TASK REQUIREMENTS>
a – In the article on Methodists and higher education, which college did Bishop Thomas Coke inspire the Methodists to establish?
b – Carry on the article on Methodists and higher education from its final sentence.

## start QUOTED PASSAGE

By Bishop Timothy W. Whitaker

From the very beginning Methodists in America have been committed to learning. One of the first two general superintendents of The Methodist Episcopal Church, Bishop Thomas Coke, inspired the Methodists to establish Cokesbury College, which was modeled after a school John Wesley founded in England. Even though this college was abandoned after it burned, Methodists continued to establish colleges.

Some of the leading institutions of higher education in America today were established by the Methodists. Some of them, including Wesleyan, Vanderbilt, Southern California and Northwestern, have cut their ties to the church, but others, including Duke and Emory, have maintained their relationship to the church.

There is a renewed desire across the nation by both the schools and The United Methodist Church to strengthen the ties between colleges and universities and the church. The presidents and the bishops are planning meetings to discuss how to develop closer relationships. Warmer relationships between schools and annual conferences are being developed in many places. The Florida Annual Conference is fortunate to have a close relationship to both Florida Southern College and Bethune-Cookman College (which is related directly to the whole denomination).

## end QUOTED PASSAGE
## start RAW DATA

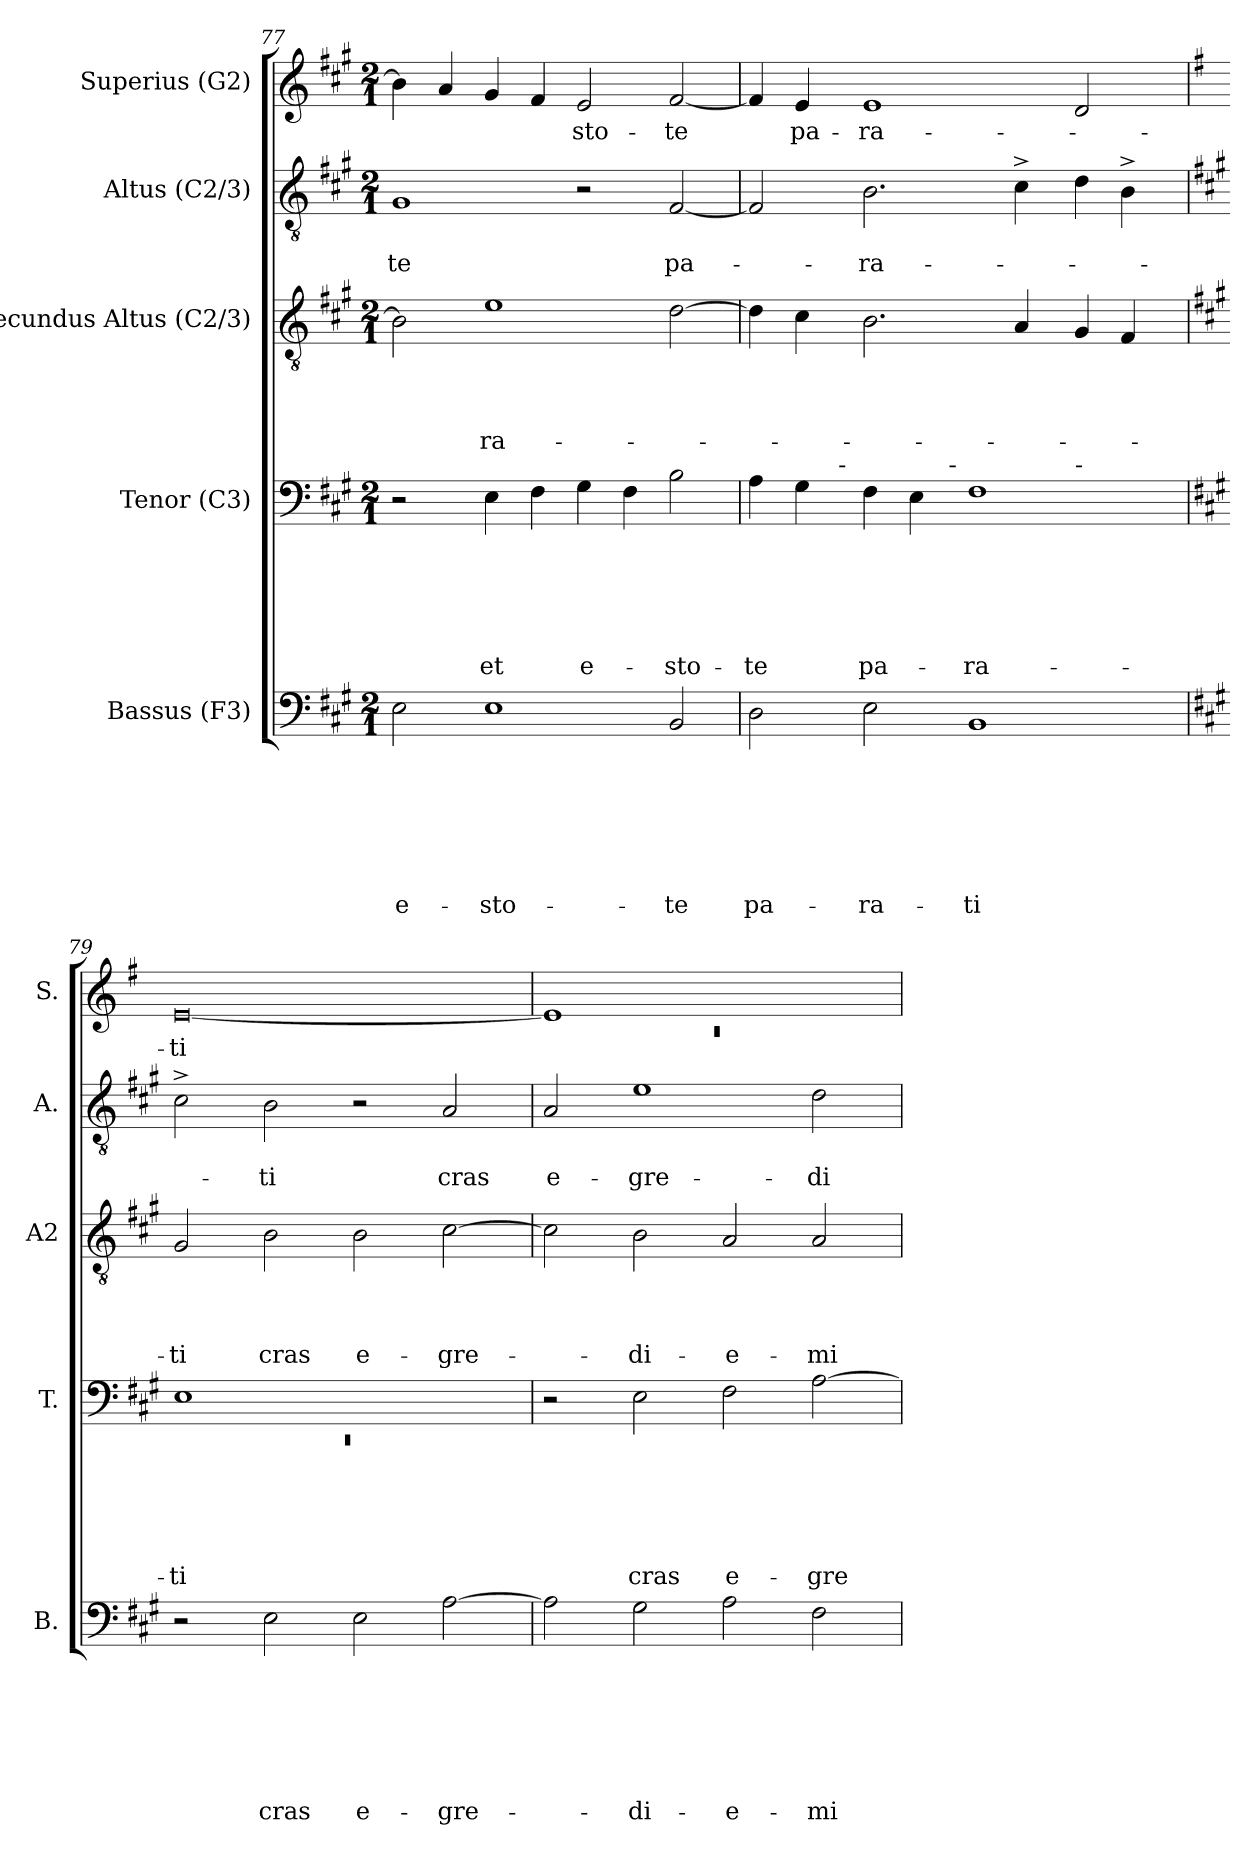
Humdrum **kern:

## end RAW DATA

REPLIES>
a – Cokesbury College

b –
In the past the schools were like the children of the church, but over the years the schools have matured so that their relationship to the church is more like the relationship of an adult with another adult. As the schools matured sometimes they tried to assert independence form the church in the same way children become independent from their parents. Often there was tension and misunderstanding between the schools and the church. Yet, just as adult children seek to re-establish close ties with their parents the schools have been reaching out to the church for a closer relationship.

My hope would be that over time the relationship between the schools and the church would be not only institutional, but also intellectual. I would hope that the church-related schools would become places not only where there are worship and moral formation for students, but also an engagement between all the disciplines of learning with the truth found in the wisdom of the Christian tradition, especially at it is understood in the Wesleyan heritage.